> _Task statement_: Taking only the lines of the data below from the line with "業で教習所が空いてる時間に行けないし（ブラックすぎる？）" to the line with "Гибкая битумная черепица Tegola", ends included, write them out exactly and without pictures.

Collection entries
........

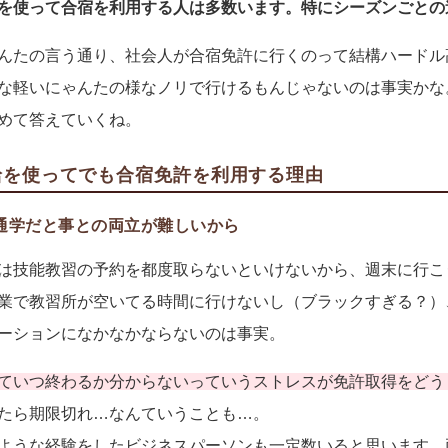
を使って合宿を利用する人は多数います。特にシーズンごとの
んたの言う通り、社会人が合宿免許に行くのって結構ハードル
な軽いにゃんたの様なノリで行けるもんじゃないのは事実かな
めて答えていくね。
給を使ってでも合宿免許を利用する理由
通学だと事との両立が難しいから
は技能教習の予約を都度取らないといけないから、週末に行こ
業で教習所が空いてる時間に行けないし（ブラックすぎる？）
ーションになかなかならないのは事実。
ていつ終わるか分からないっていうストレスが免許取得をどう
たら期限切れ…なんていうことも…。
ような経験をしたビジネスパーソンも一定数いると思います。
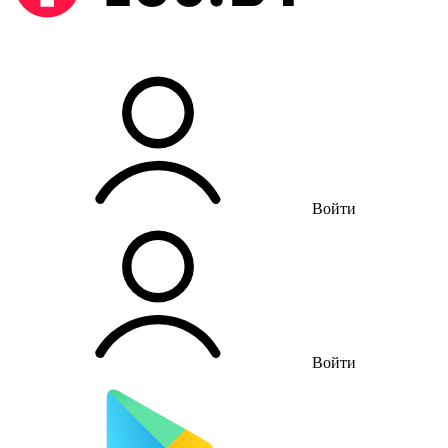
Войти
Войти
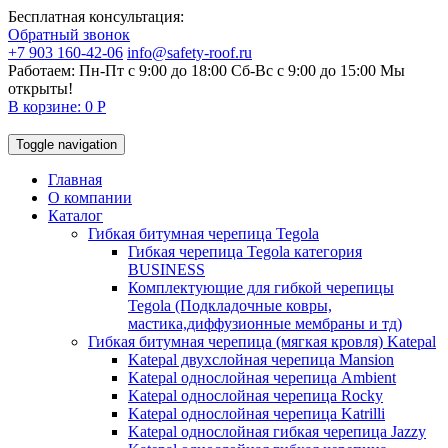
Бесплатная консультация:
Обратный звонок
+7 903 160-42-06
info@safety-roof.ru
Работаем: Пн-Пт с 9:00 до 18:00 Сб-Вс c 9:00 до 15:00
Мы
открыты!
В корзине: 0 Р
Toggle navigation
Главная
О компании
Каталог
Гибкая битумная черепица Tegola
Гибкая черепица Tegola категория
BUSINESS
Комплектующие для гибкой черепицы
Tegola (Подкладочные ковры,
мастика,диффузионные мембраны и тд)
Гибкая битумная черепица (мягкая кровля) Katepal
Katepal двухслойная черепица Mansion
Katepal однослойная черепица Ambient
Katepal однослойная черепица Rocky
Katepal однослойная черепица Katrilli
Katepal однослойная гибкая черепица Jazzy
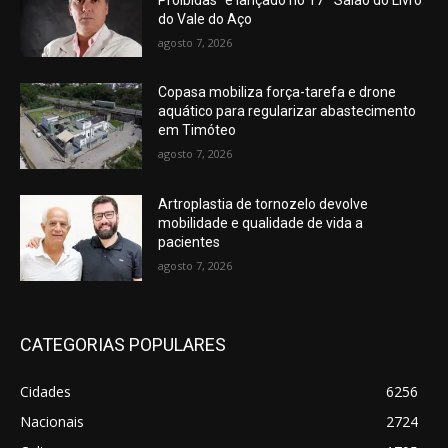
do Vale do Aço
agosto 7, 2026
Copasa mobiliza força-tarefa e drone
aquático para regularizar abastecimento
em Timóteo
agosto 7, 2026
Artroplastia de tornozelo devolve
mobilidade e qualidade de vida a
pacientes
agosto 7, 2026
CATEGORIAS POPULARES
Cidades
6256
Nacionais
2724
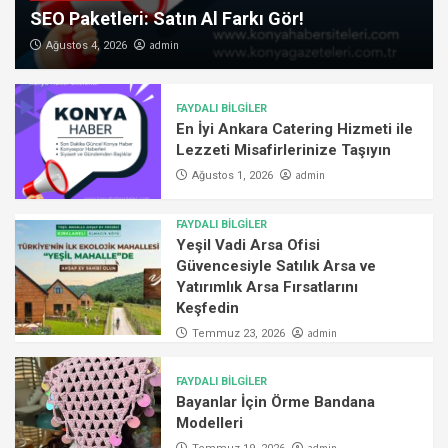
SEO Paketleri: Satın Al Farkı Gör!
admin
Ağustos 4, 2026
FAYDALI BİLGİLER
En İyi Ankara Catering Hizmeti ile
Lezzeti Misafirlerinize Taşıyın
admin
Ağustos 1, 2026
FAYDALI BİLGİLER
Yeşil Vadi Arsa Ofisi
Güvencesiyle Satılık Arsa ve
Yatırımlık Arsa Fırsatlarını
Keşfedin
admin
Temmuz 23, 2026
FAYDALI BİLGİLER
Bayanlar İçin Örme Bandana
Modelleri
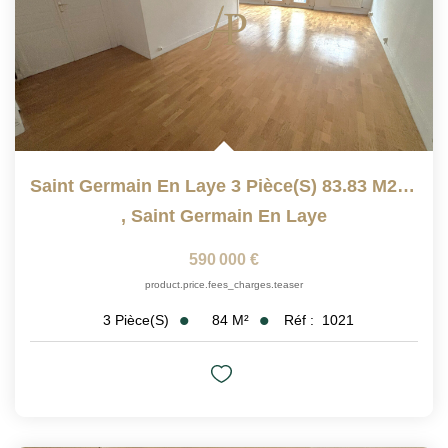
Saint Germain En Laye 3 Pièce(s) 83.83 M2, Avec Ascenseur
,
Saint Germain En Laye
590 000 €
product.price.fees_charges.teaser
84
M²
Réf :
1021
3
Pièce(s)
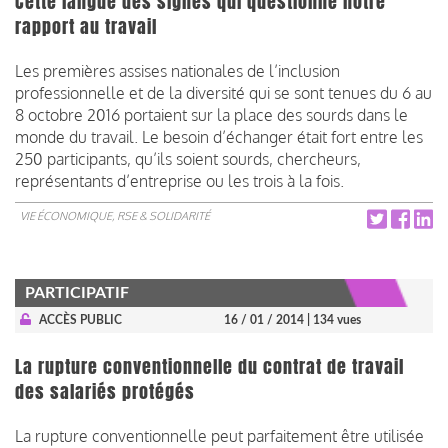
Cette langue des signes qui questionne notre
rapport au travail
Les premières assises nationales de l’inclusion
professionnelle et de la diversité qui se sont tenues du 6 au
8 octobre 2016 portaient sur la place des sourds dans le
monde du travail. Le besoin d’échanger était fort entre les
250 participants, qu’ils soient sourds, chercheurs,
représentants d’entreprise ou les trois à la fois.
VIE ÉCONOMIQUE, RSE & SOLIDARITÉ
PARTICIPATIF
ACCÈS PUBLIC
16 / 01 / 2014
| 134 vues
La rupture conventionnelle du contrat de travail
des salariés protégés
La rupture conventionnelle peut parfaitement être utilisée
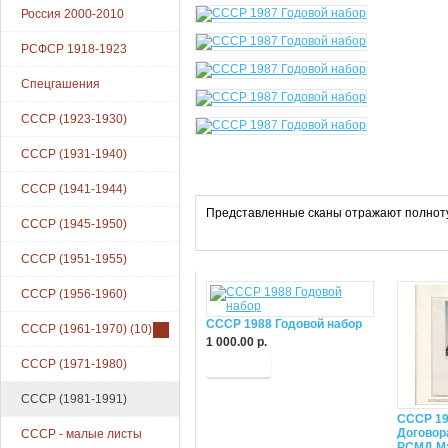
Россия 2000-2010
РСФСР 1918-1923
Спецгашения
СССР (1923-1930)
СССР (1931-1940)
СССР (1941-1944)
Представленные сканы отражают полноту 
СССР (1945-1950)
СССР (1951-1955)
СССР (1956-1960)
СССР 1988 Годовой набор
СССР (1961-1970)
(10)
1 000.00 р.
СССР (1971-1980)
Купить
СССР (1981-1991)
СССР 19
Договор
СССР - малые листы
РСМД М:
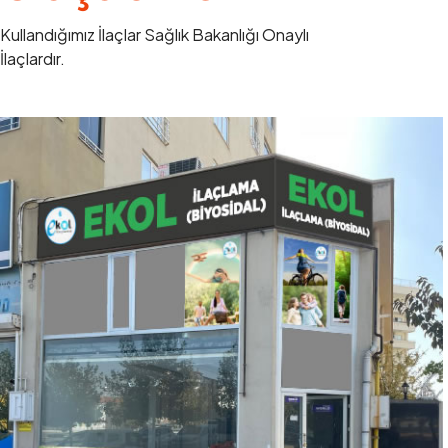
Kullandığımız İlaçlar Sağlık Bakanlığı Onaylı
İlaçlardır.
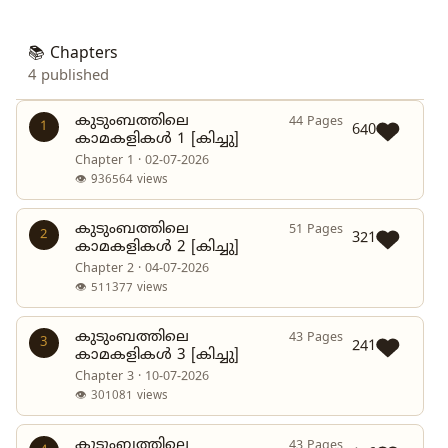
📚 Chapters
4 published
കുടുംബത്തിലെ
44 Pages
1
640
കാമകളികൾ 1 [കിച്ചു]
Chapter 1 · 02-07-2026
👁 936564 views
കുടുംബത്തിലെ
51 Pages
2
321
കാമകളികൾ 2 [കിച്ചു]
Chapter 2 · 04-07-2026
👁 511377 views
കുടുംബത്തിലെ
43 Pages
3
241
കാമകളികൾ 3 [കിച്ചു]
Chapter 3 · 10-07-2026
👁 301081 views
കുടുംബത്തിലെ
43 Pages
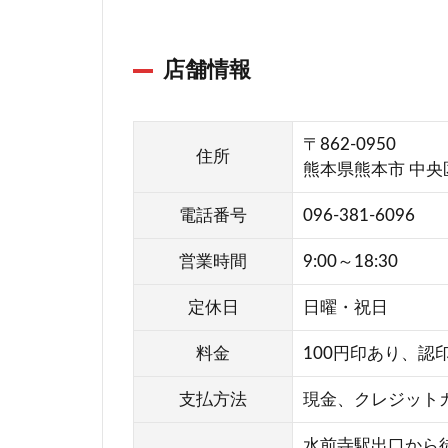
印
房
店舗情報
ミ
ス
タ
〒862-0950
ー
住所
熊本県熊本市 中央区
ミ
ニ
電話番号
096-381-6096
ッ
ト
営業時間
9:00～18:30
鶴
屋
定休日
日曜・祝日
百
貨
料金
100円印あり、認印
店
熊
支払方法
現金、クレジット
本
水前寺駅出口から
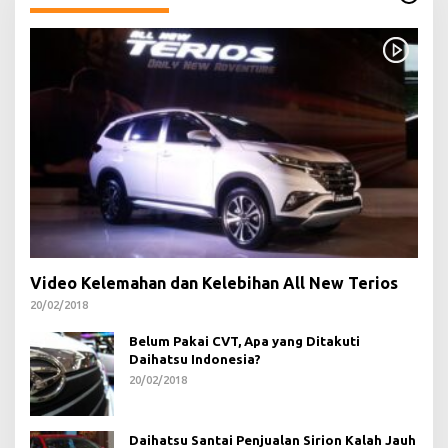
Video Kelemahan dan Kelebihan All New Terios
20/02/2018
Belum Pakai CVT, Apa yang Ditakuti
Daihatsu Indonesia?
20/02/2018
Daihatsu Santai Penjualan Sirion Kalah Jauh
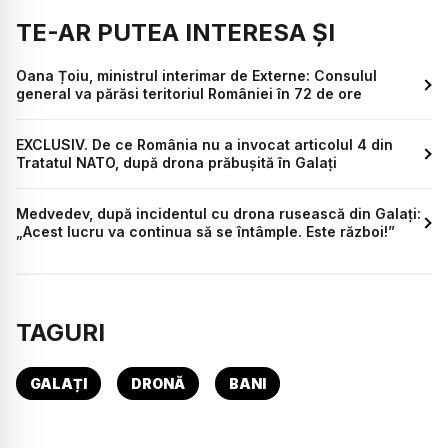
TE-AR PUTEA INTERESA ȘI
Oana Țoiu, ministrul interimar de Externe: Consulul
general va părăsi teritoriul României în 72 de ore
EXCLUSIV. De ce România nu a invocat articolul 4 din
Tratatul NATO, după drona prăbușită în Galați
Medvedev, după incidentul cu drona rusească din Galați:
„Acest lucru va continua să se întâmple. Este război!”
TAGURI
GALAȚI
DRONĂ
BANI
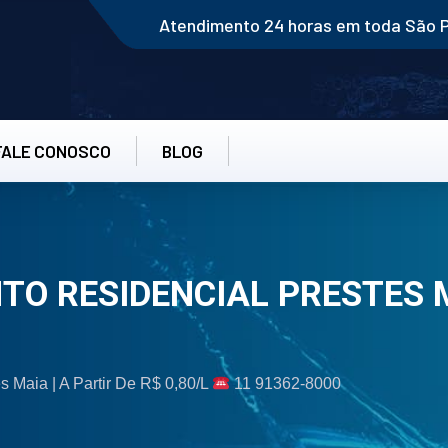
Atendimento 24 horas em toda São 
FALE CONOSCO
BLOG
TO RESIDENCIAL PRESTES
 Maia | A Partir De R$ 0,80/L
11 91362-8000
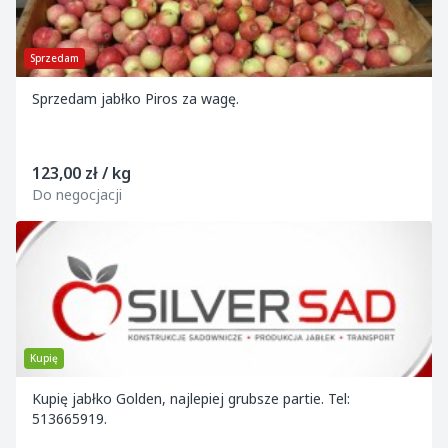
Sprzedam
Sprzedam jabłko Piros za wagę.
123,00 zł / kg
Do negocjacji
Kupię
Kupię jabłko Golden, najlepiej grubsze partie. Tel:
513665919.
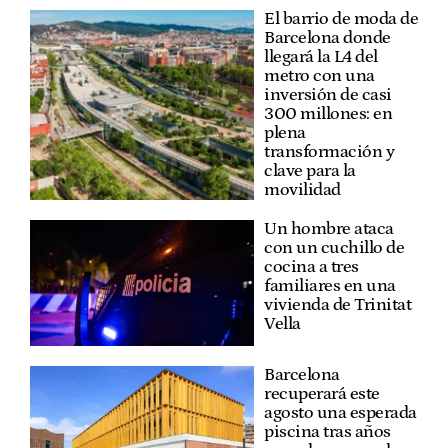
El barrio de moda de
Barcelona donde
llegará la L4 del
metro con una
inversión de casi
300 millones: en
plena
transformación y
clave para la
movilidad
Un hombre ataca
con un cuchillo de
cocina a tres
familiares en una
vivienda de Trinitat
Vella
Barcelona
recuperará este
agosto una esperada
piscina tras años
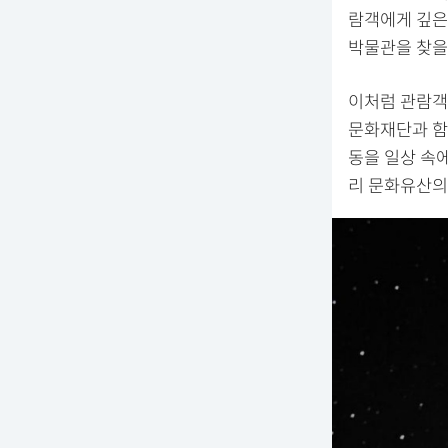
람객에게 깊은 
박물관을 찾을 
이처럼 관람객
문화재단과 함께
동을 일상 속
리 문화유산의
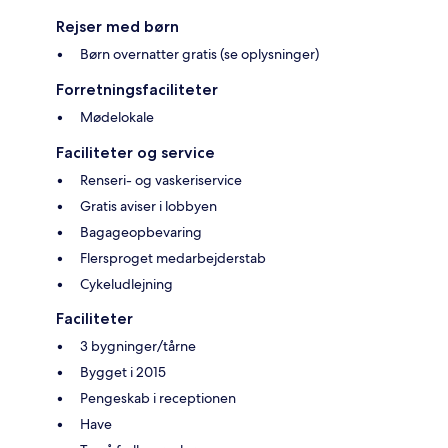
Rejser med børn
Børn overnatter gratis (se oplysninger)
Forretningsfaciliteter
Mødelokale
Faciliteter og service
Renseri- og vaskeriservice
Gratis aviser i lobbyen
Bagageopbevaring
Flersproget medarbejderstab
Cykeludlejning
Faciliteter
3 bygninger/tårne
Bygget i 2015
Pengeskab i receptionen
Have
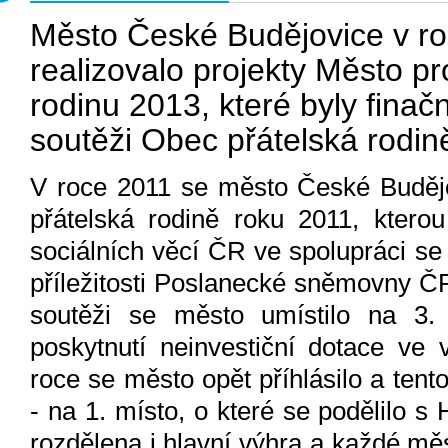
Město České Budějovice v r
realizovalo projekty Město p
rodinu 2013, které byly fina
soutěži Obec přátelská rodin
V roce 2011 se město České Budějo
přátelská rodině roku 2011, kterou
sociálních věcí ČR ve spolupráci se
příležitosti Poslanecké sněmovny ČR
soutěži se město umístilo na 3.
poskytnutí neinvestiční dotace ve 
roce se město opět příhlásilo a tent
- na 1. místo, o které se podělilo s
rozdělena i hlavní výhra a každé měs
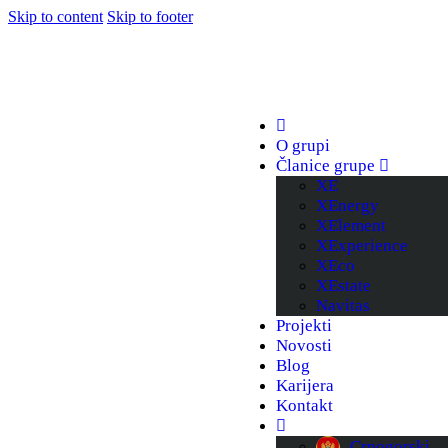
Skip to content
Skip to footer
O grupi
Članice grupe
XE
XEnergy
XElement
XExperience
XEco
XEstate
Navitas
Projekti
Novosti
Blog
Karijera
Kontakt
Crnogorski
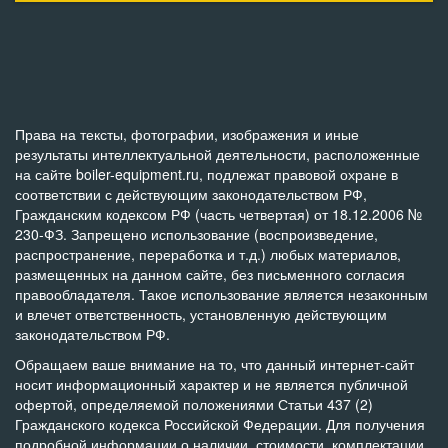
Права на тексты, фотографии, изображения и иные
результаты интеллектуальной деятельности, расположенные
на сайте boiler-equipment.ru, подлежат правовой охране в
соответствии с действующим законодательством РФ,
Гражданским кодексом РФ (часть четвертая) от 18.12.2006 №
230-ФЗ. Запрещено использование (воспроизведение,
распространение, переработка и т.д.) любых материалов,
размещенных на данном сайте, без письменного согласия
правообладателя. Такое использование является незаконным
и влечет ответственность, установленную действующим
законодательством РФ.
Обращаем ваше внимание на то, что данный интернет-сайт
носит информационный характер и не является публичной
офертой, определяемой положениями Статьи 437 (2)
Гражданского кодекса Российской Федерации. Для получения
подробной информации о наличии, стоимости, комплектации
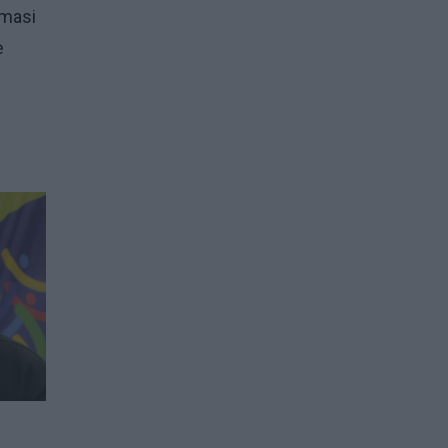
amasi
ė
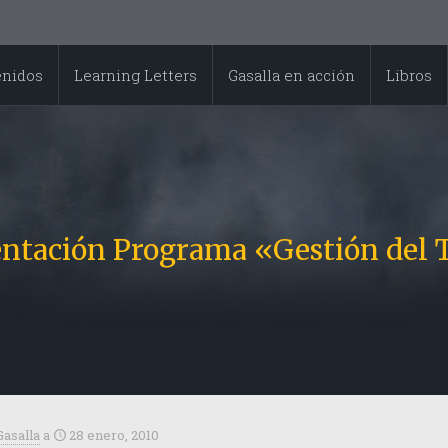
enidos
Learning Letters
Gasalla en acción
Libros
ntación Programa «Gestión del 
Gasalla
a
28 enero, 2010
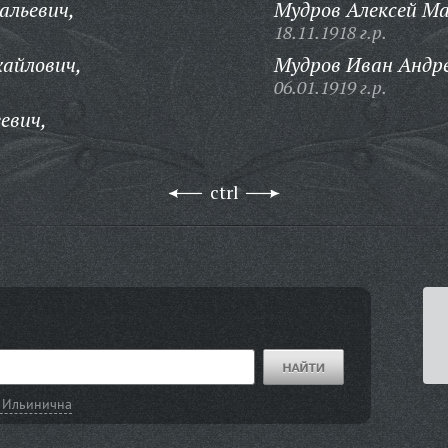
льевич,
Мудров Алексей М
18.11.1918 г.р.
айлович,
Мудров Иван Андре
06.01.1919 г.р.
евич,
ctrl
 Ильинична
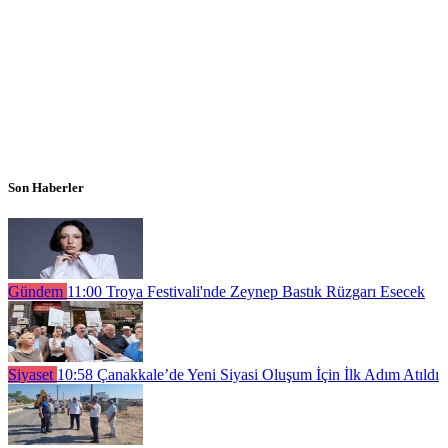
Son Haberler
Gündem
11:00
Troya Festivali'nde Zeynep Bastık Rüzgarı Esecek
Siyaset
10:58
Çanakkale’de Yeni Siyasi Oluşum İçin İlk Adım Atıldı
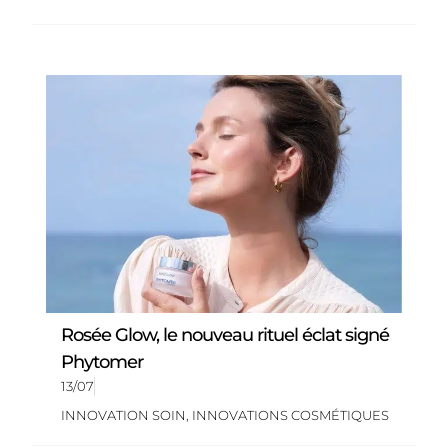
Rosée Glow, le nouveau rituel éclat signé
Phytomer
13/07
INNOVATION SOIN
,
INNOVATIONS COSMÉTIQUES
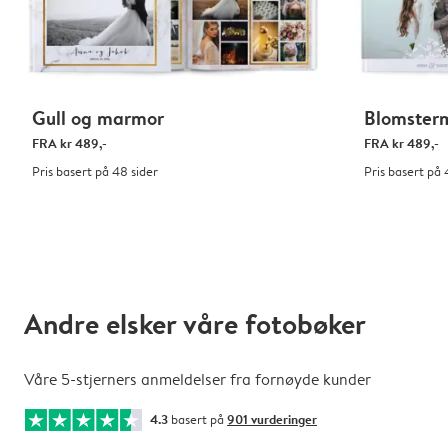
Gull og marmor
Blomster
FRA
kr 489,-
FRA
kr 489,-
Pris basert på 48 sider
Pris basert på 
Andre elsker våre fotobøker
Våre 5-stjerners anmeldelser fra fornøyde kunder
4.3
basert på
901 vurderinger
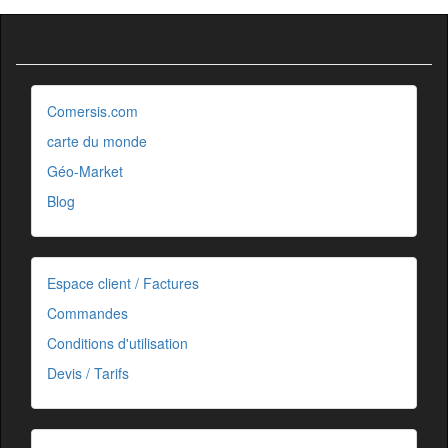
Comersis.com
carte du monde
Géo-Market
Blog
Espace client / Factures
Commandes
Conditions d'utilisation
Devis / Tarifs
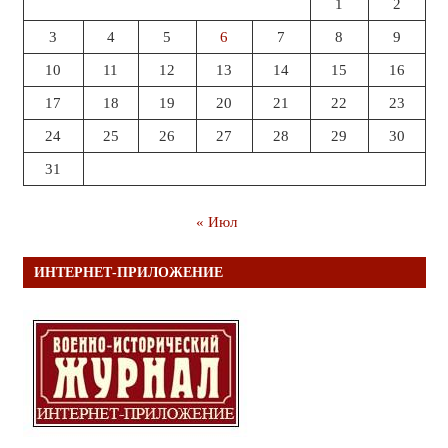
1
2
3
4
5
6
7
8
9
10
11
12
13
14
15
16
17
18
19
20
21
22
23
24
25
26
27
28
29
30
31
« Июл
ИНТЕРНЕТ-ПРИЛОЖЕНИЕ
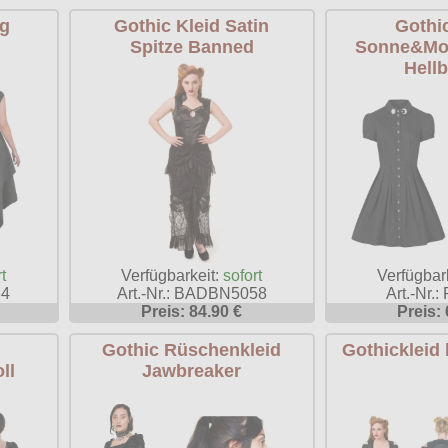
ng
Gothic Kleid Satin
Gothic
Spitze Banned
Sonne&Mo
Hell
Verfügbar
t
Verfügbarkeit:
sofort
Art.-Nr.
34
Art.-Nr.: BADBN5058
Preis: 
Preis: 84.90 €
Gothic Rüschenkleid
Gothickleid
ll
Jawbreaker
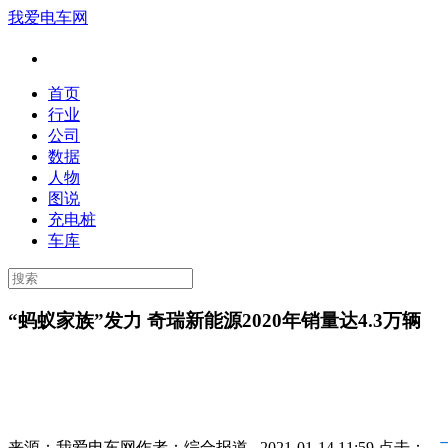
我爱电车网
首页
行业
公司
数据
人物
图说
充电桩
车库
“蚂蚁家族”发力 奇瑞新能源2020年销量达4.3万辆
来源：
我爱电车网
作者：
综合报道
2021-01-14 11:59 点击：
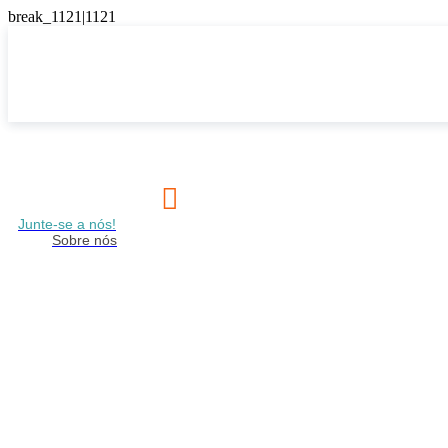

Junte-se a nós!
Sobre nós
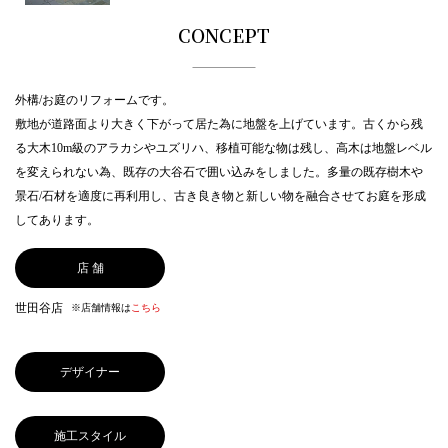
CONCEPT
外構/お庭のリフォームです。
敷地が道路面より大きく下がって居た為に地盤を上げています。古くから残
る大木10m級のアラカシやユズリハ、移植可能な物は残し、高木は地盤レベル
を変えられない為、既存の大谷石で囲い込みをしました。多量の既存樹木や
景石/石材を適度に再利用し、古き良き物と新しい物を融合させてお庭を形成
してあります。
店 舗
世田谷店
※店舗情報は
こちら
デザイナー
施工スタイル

........

> _Output_:
業で教習所が空いてる時間に行けないし（ブラックすぎる？）
ーションになかなかならないのは事実。
ていつ終わるか分からないっていうストレスが免許取得をどう
たら期限切れ…なんていうことも…。
ような経験をしたビジネスパーソンも一定数いると思います。
Войти
Войти
Бесплатная консультация:
Обратный звонок
+7 903 160-42-06
info@safety-roof.ru
Работаем: Пн-Пт с 9:00 до 18:00 Сб-Вс c 9:00 до 15:00
Мы
открыты!
В корзине: 0 Р
Toggle navigation
Главная
О компании
Каталог
Гибкая битумная черепица Tegola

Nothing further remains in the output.